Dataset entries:
= = =
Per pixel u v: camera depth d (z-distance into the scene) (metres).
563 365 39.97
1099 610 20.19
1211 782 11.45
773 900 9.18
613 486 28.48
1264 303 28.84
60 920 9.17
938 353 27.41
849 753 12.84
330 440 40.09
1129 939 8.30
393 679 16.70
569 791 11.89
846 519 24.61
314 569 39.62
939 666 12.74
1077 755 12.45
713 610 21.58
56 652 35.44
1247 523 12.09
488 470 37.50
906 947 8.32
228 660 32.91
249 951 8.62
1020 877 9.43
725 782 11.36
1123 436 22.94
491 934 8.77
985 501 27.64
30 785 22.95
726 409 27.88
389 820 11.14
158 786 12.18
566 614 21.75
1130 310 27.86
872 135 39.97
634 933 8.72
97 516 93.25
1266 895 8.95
= = =
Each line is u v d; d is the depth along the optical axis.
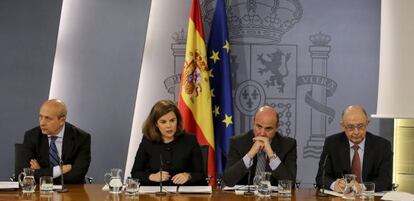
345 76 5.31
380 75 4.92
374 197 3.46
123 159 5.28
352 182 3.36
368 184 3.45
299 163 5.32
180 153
= = =
**Work instructions**
Within the entries, find all lines that contain "depth" and copy each one.

**Expected answer**
Per pixel u v: camera depth d (z-distance into the scene) (metres).
Each line is u v d; d is the depth along the optical axis.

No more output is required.